Page images and extracted text:
Start of Block
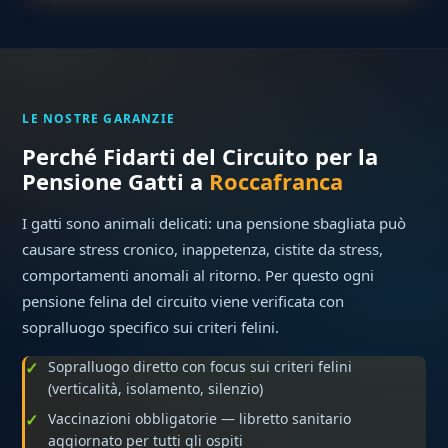
LE NOSTRE GARANZIE
Perché Fidarti del Circuito per la
Pensione Gatti a
Roccafranca
I gatti sono animali delicati: una pensione sbagliata può
causare stress cronico, inappetenza, cistite da stress,
comportamenti anomali al ritorno. Per questo ogni
pensione felina del circuito viene verificata con
sopralluogo specifico sui criteri felini.
Sopralluogo diretto con focus sui criteri felini
(verticalità, isolamento, silenzio)
Vaccinazioni obbligatorie — libretto sanitario
aggiornato per tutti gli ospiti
End of Block
◆ **TASK TO CARRY OUT**:
Can you quote exactly the lines from the one containing "causare stress cronico, inappetenza, cistite" through the last line of the records above, and nothing else?

◆ **ANSWER TO THE PROBLEM**:
causare stress cronico, inappetenza, cistite da stress,
comportamenti anomali al ritorno. Per questo ogni
pensione felina del circuito viene verificata con
sopralluogo specifico sui criteri felini.
Sopralluogo diretto con focus sui criteri felini
(verticalità, isolamento, silenzio)
Vaccinazioni obbligatorie — libretto sanitario
aggiornato per tutti gli ospiti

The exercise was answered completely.